白皇后当然不能跳进来,她只是将她的主程序“寄居”到了手机中,借用这样的方式跟着林宁出了门。目暮警部所说的案发现场距离林宁家总共有二十分钟的路程,也就是等林宁来到案发现场时,距离目暮警部给她打电话,就仅仅过了二十几分钟。
目暮警部:“!!”
林宁:“嗯?”
目暮警部颤抖手指着林宁:“这是什么?”
“我的狗。您的认知系统出现障碍了吗,目暮警部?”
目暮警部还是不能接受:“你为什么会养狗?”
林宁回道:“狗是人类最好的朋友,而且它不会说人话。”
猪笼草趴在林宁肩膀上,做乖巧状。
目暮警部:“…………”
林宁转向了拿着记录本站在旁边的高木刑事,“晚上好,高木刑事。”
“晚上好。
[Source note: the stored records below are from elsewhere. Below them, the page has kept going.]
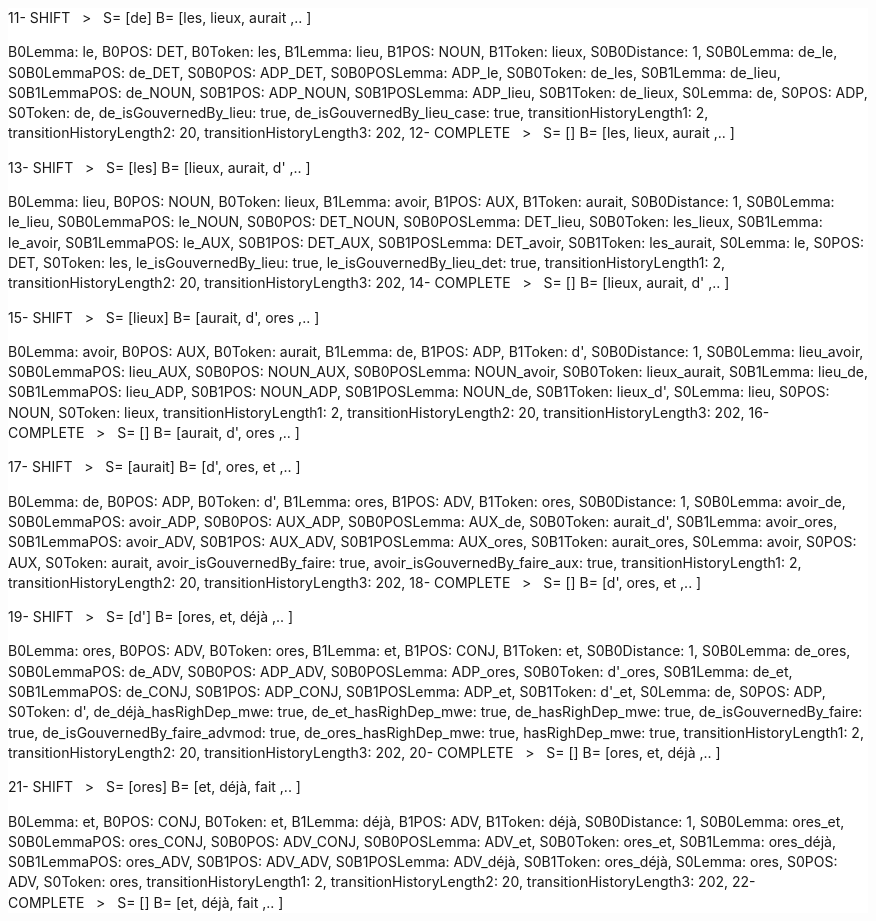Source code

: 11- SHIFT&nbsp;&nbsp;&nbsp;>&nbsp;&nbsp;&nbsp;S= [de]   B= [les, lieux, aurait ,.. ]

B0Lemma: le, B0POS: DET, B0Token: les, B1Lemma: lieu, B1POS: NOUN, B1Token: lieux, S0B0Distance: 1, S0B0Lemma: de_le, S0B0LemmaPOS: de_DET, S0B0POS: ADP_DET, S0B0POSLemma: ADP_le, S0B0Token: de_les, S0B1Lemma: de_lieu, S0B1LemmaPOS: de_NOUN, S0B1POS: ADP_NOUN, S0B1POSLemma: ADP_lieu, S0B1Token: de_lieux, S0Lemma: de, S0POS: ADP, S0Token: de, de_isGouvernedBy_lieu: true, de_isGouvernedBy_lieu_case: true, transitionHistoryLength1: 2, transitionHistoryLength2: 20, transitionHistoryLength3: 202, 12- COMPLETE&nbsp;&nbsp;&nbsp;>&nbsp;&nbsp;&nbsp;S= []   B= [les, lieux, aurait ,.. ]

13- SHIFT&nbsp;&nbsp;&nbsp;>&nbsp;&nbsp;&nbsp;S= [les]   B= [lieux, aurait, d' ,.. ]

B0Lemma: lieu, B0POS: NOUN, B0Token: lieux, B1Lemma: avoir, B1POS: AUX, B1Token: aurait, S0B0Distance: 1, S0B0Lemma: le_lieu, S0B0LemmaPOS: le_NOUN, S0B0POS: DET_NOUN, S0B0POSLemma: DET_lieu, S0B0Token: les_lieux, S0B1Lemma: le_avoir, S0B1LemmaPOS: le_AUX, S0B1POS: DET_AUX, S0B1POSLemma: DET_avoir, S0B1Token: les_aurait, S0Lemma: le, S0POS: DET, S0Token: les, le_isGouvernedBy_lieu: true, le_isGouvernedBy_lieu_det: true, transitionHistoryLength1: 2, transitionHistoryLength2: 20, transitionHistoryLength3: 202, 14- COMPLETE&nbsp;&nbsp;&nbsp;>&nbsp;&nbsp;&nbsp;S= []   B= [lieux, aurait, d' ,.. ]

15- SHIFT&nbsp;&nbsp;&nbsp;>&nbsp;&nbsp;&nbsp;S= [lieux]   B= [aurait, d', ores ,.. ]

B0Lemma: avoir, B0POS: AUX, B0Token: aurait, B1Lemma: de, B1POS: ADP, B1Token: d', S0B0Distance: 1, S0B0Lemma: lieu_avoir, S0B0LemmaPOS: lieu_AUX, S0B0POS: NOUN_AUX, S0B0POSLemma: NOUN_avoir, S0B0Token: lieux_aurait, S0B1Lemma: lieu_de, S0B1LemmaPOS: lieu_ADP, S0B1POS: NOUN_ADP, S0B1POSLemma: NOUN_de, S0B1Token: lieux_d', S0Lemma: lieu, S0POS: NOUN, S0Token: lieux, transitionHistoryLength1: 2, transitionHistoryLength2: 20, transitionHistoryLength3: 202, 16- COMPLETE&nbsp;&nbsp;&nbsp;>&nbsp;&nbsp;&nbsp;S= []   B= [aurait, d', ores ,.. ]

17- SHIFT&nbsp;&nbsp;&nbsp;>&nbsp;&nbsp;&nbsp;S= [aurait]   B= [d', ores, et ,.. ]

B0Lemma: de, B0POS: ADP, B0Token: d', B1Lemma: ores, B1POS: ADV, B1Token: ores, S0B0Distance: 1, S0B0Lemma: avoir_de, S0B0LemmaPOS: avoir_ADP, S0B0POS: AUX_ADP, S0B0POSLemma: AUX_de, S0B0Token: aurait_d', S0B1Lemma: avoir_ores, S0B1LemmaPOS: avoir_ADV, S0B1POS: AUX_ADV, S0B1POSLemma: AUX_ores, S0B1Token: aurait_ores, S0Lemma: avoir, S0POS: AUX, S0Token: aurait, avoir_isGouvernedBy_faire: true, avoir_isGouvernedBy_faire_aux: true, transitionHistoryLength1: 2, transitionHistoryLength2: 20, transitionHistoryLength3: 202, 18- COMPLETE&nbsp;&nbsp;&nbsp;>&nbsp;&nbsp;&nbsp;S= []   B= [d', ores, et ,.. ]

19- SHIFT&nbsp;&nbsp;&nbsp;>&nbsp;&nbsp;&nbsp;S= [d']   B= [ores, et, déjà ,.. ]

B0Lemma: ores, B0POS: ADV, B0Token: ores, B1Lemma: et, B1POS: CONJ, B1Token: et, S0B0Distance: 1, S0B0Lemma: de_ores, S0B0LemmaPOS: de_ADV, S0B0POS: ADP_ADV, S0B0POSLemma: ADP_ores, S0B0Token: d'_ores, S0B1Lemma: de_et, S0B1LemmaPOS: de_CONJ, S0B1POS: ADP_CONJ, S0B1POSLemma: ADP_et, S0B1Token: d'_et, S0Lemma: de, S0POS: ADP, S0Token: d', de_déjà_hasRighDep_mwe: true, de_et_hasRighDep_mwe: true, de_hasRighDep_mwe: true, de_isGouvernedBy_faire: true, de_isGouvernedBy_faire_advmod: true, de_ores_hasRighDep_mwe: true, hasRighDep_mwe: true, transitionHistoryLength1: 2, transitionHistoryLength2: 20, transitionHistoryLength3: 202, 20- COMPLETE&nbsp;&nbsp;&nbsp;>&nbsp;&nbsp;&nbsp;S= []   B= [ores, et, déjà ,.. ]

21- SHIFT&nbsp;&nbsp;&nbsp;>&nbsp;&nbsp;&nbsp;S= [ores]   B= [et, déjà, fait ,.. ]

B0Lemma: et, B0POS: CONJ, B0Token: et, B1Lemma: déjà, B1POS: ADV, B1Token: déjà, S0B0Distance: 1, S0B0Lemma: ores_et, S0B0LemmaPOS: ores_CONJ, S0B0POS: ADV_CONJ, S0B0POSLemma: ADV_et, S0B0Token: ores_et, S0B1Lemma: ores_déjà, S0B1LemmaPOS: ores_ADV, S0B1POS: ADV_ADV, S0B1POSLemma: ADV_déjà, S0B1Token: ores_déjà, S0Lemma: ores, S0POS: ADV, S0Token: ores, transitionHistoryLength1: 2, transitionHistoryLength2: 20, transitionHistoryLength3: 202, 22- COMPLETE&nbsp;&nbsp;&nbsp;>&nbsp;&nbsp;&nbsp;S= []   B= [et, déjà, fait ,.. ]
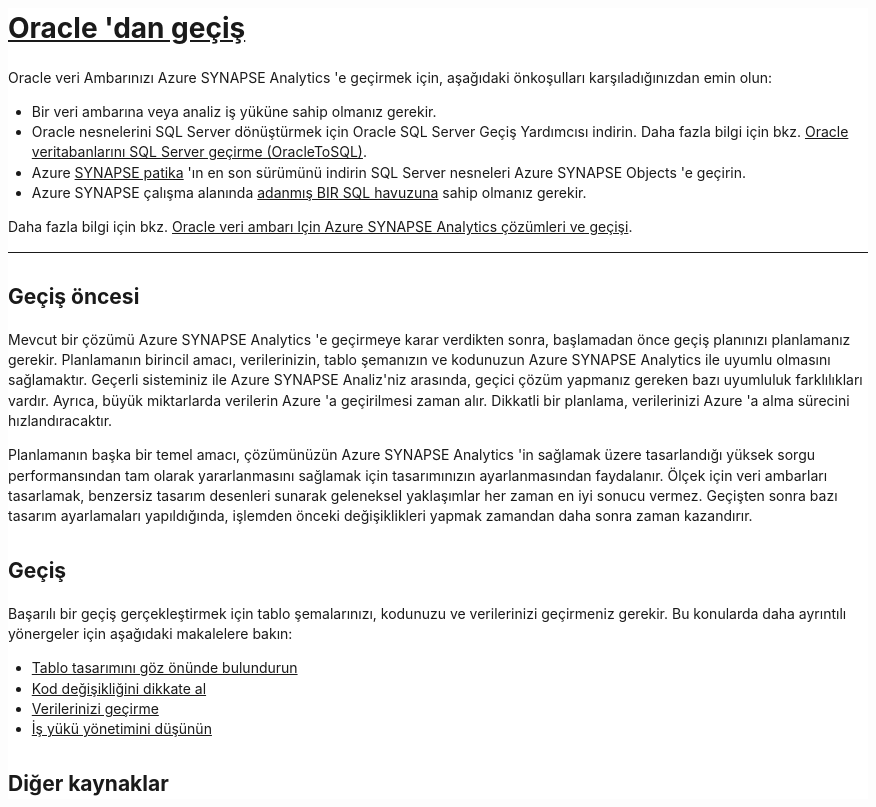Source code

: # <a name="migrate-from-oracle"></a>[Oracle 'dan geçiş](#tab/migratefromOracle)

Oracle veri Ambarınızı Azure SYNAPSE Analytics 'e geçirmek için, aşağıdaki önkoşulları karşıladığınızdan emin olun:

- Bir veri ambarına veya analiz iş yüküne sahip olmanız gerekir.
- Oracle nesnelerini SQL Server dönüştürmek için Oracle SQL Server Geçiş Yardımcısı indirin. Daha fazla bilgi için bkz. [Oracle veritabanlarını SQL Server geçirme (OracleToSQL)](https://docs.microsoft.com/sql/ssma/oracle/migrating-oracle-databases-to-sql-server-oracletosql).
- Azure [SYNAPSE patika](https://www.microsoft.com/download/details.aspx?id=102787) 'ın en son sürümünü indirin SQL Server nesneleri Azure SYNAPSE Objects 'e geçirin.
- Azure SYNAPSE çalışma alanında [adanmış BIR SQL havuzuna](../get-started-create-workspace.md) sahip olmanız gerekir.

Daha fazla bilgi için bkz. [Oracle veri ambarı Için Azure SYNAPSE Analytics çözümleri ve geçişi](https://docs.microsoft.com/azure/cloud-adoption-framework/migrate/azure-best-practices/analytics/analytics-solutions-exadata).

---

## <a name="pre-migration"></a>Geçiş öncesi

Mevcut bir çözümü Azure SYNAPSE Analytics 'e geçirmeye karar verdikten sonra, başlamadan önce geçiş planınızı planlamanız gerekir. Planlamanın birincil amacı, verilerinizin, tablo şemanızın ve kodunuzun Azure SYNAPSE Analytics ile uyumlu olmasını sağlamaktır. Geçerli sisteminiz ile Azure SYNAPSE Analiz'niz arasında, geçici çözüm yapmanız gereken bazı uyumluluk farklılıkları vardır. Ayrıca, büyük miktarlarda verilerin Azure 'a geçirilmesi zaman alır. Dikkatli bir planlama, verilerinizi Azure 'a alma sürecini hızlandıracaktır.

Planlamanın başka bir temel amacı, çözümünüzün Azure SYNAPSE Analytics 'in sağlamak üzere tasarlandığı yüksek sorgu performansından tam olarak yararlanmasını sağlamak için tasarımınızın ayarlanmasından faydalanır. Ölçek için veri ambarları tasarlamak, benzersiz tasarım desenleri sunarak geleneksel yaklaşımlar her zaman en iyi sonucu vermez. Geçişten sonra bazı tasarım ayarlamaları yapıldığında, işlemden önceki değişiklikleri yapmak zamandan daha sonra zaman kazandırır.

## <a name="migrate"></a>Geçiş

Başarılı bir geçiş gerçekleştirmek için tablo şemalarınızı, kodunuzu ve verilerinizi geçirmeniz gerekir. Bu konularda daha ayrıntılı yönergeler için aşağıdaki makalelere bakın:

- [Tablo tasarımını göz önünde bulundurun](https://docs.microsoft.com/azure/synapse-analytics/sql-data-warehouse/sql-data-warehouse-tables-overview)
- [Kod değişikliğini dikkate al](https://docs.microsoft.com/azure/synapse-analytics/sql-data-warehouse/sql-data-warehouse-overview-develop#development-recommendations-and-coding-techniques)
- [Verilerinizi geçirme](https://docs.microsoft.com/azure/synapse-analytics/sql-data-warehouse/design-elt-data-loading)
- [İş yükü yönetimini düşünün](https://docs.microsoft.com/azure/synapse-analytics/sql-data-warehouse/sql-data-warehouse-workload-management)

## <a name="more-resources"></a>Diğer kaynaklar
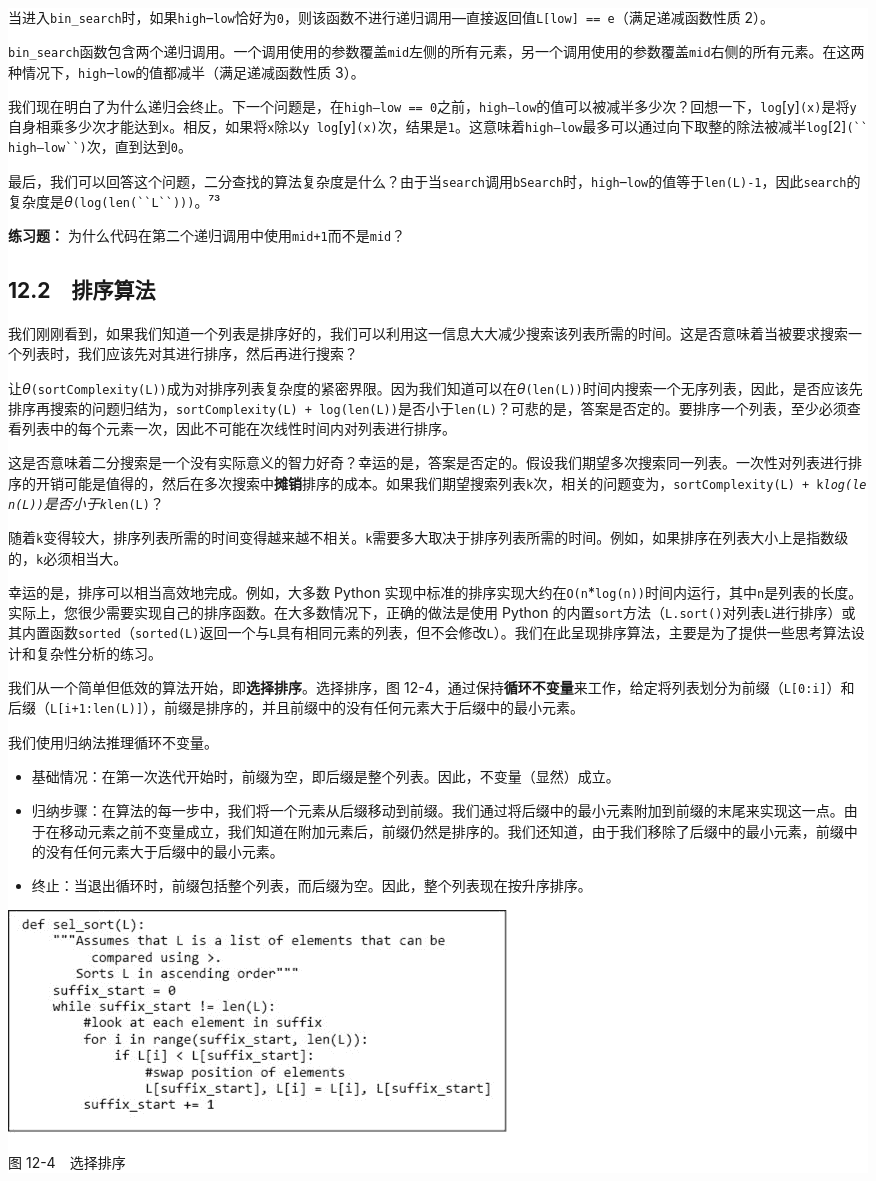 当进入`bin_search`时，如果`high`–`low`恰好为`0`，则该函数不进行递归调用—直接返回值`L[low] == e`（满足递减函数性质 2）。

`bin_search`函数包含两个递归调用。一个调用使用的参数覆盖`mid`左侧的所有元素，另一个调用使用的参数覆盖`mid`右侧的所有元素。在这两种情况下，`high`–`low`的值都减半（满足递减函数性质 3）。

我们现在明白了为什么递归会终止。下一个问题是，在`high–low == 0`之前，`high–low`的值可以被减半多少次？回想一下，`log`[y]`(x)`是将`y`自身相乘多少次才能达到`x`。相反，如果将`x`除以`y log`[y]`(x)`次，结果是`1`。这意味着`high–low`最多可以通过向下取整的除法被减半`log`[2]`(``high–low``)`次，直到达到`0`。

最后，我们可以回答这个问题，二分查找的算法复杂度是什么？由于当`search`调用`bSearch`时，`high`–`low`的值等于`len(L)-1`，因此`search`的复杂度是*θ*`(log(len(``L``)))`。⁷³

**练习题：** 为什么代码在第二个递归调用中使用`mid+1`而不是`mid`？

## 12.2 排序算法

我们刚刚看到，如果我们知道一个列表是排序好的，我们可以利用这一信息大大减少搜索该列表所需的时间。这是否意味着当被要求搜索一个列表时，我们应该先对其进行排序，然后再进行搜索？

让*θ*`(sortComplexity(L))`成为对排序列表复杂度的紧密界限。因为我们知道可以在*θ*`(len(L))`时间内搜索一个无序列表，因此，是否应该先排序再搜索的问题归结为，`sortComplexity(L) + log(len(L))`是否小于`len(L)`？可悲的是，答案是否定的。要排序一个列表，至少必须查看列表中的每个元素一次，因此不可能在次线性时间内对列表进行排序。

这是否意味着二分搜索是一个没有实际意义的智力好奇？幸运的是，答案是否定的。假设我们期望多次搜索同一列表。一次性对列表进行排序的开销可能是值得的，然后在多次搜索中**摊销**排序的成本。如果我们期望搜索列表`k`次，相关的问题变为，`sortComplexity(L) + k`*`log(len(L))`是否小于`k`*`len(L)`？

随着`k`变得较大，排序列表所需的时间变得越来越不相关。`k`需要多大取决于排序列表所需的时间。例如，如果排序在列表大小上是指数级的，`k`必须相当大。

幸运的是，排序可以相当高效地完成。例如，大多数 Python 实现中标准的排序实现大约在`O(n`*`log(n))`时间内运行，其中`n`是列表的长度。实际上，您很少需要实现自己的排序函数。在大多数情况下，正确的做法是使用 Python 的内置`sort`方法（`L.sort()`对列表`L`进行排序）或其内置函数`sorted`（`sorted(L)`返回一个与`L`具有相同元素的列表，但不会修改`L`）。我们在此呈现排序算法，主要是为了提供一些思考算法设计和复杂性分析的练习。

我们从一个简单但低效的算法开始，即**选择排序**。选择排序，图 12-4，通过保持**循环不变量**来工作，给定将列表划分为前缀（`L[0:i]`）和后缀（`L[i+1:len(L)]`），前缀是排序的，并且前缀中的没有任何元素大于后缀中的最小元素。

我们使用归纳法推理循环不变量。

+   基础情况：在第一次迭代开始时，前缀为空，即后缀是整个列表。因此，不变量（显然）成立。

+   归纳步骤：在算法的每一步中，我们将一个元素从后缀移动到前缀。我们通过将后缀中的最小元素附加到前缀的末尾来实现这一点。由于在移动元素之前不变量成立，我们知道在附加元素后，前缀仍然是排序的。我们还知道，由于我们移除了后缀中的最小元素，前缀中的没有任何元素大于后缀中的最小元素。

+   终止：当退出循环时，前缀包括整个列表，而后缀为空。因此，整个列表现在按升序排序。

![c12-fig-0004.jpg](img/c12-fig-0004.jpg)

图 12-4 选择排序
”高木刑事注意到林宁看向了他手中的记录本,便翻开到他今天记录的第一页道:“是这样的,在七点多时和被害人柴田四郎有约的邻居,吉川昌仁吉川先生按照约定来到柴田先生家门外,按响了门铃后没有人应,吉川先生认为柴田先生在睡觉,就转动了门把手,发现没有锁后,就直接开门进来,找正在睡觉的柴田先生。接着柴田先生的太太恭子刚好从外面回来,刚进来就听到了吉川先生的喊叫声,来到客厅后一看,发现柴田先生头破血流,倒在地板上。”
林宁微微点头,接过刑侦人员递过来的橡胶手套带上,跟着走了进来。死者柴田四郎和其太太柴田恭子并没有孩子,住在高层公寓中,按理说家境还可以,然而等到林宁走进来一看,却发现客厅中尽管有不少DVD,却没有DVD播放器,而且家庭音响也少了一部分,电视柜中也有一半是空的。再看柴田恭子,她的衣服都是品牌衣服,但是整体打扮却很素净,全身上下除了结婚戒指外,并没有其他首饰。
林宁扫了一眼后,将这一点记在心中,就将注意力放到了尸体上。被害人柴田四郎躺在客厅的地板上,看他的躺向,是从厨房的方向朝着客厅的,头部有钝器伤。随着刑侦人员而来的法医看了眼林宁,吞了吞口水才说道:“死亡时间应该是在今天凌晨到早上这段时间的,死因从表面上看是头部遭受了重创。”
林宁蹲下身来,跟着补充了句:“是钝器伤。”
法医君:“是,是钝器伤。”
目暮警部一直盯着趴在林宁肩膀上当自己是装饰品的猪笼草看,都没仔细听他们在说什么,直到高木刑事小声提醒了他一句,目暮警部才回过神来。他不再看林宁和她的狗,而是在高木刑事的再提醒下,转过来问死者的妻子柴田恭子和第一个发现尸体的邻居吉川昌仁:“你们这段时间都在哪儿?”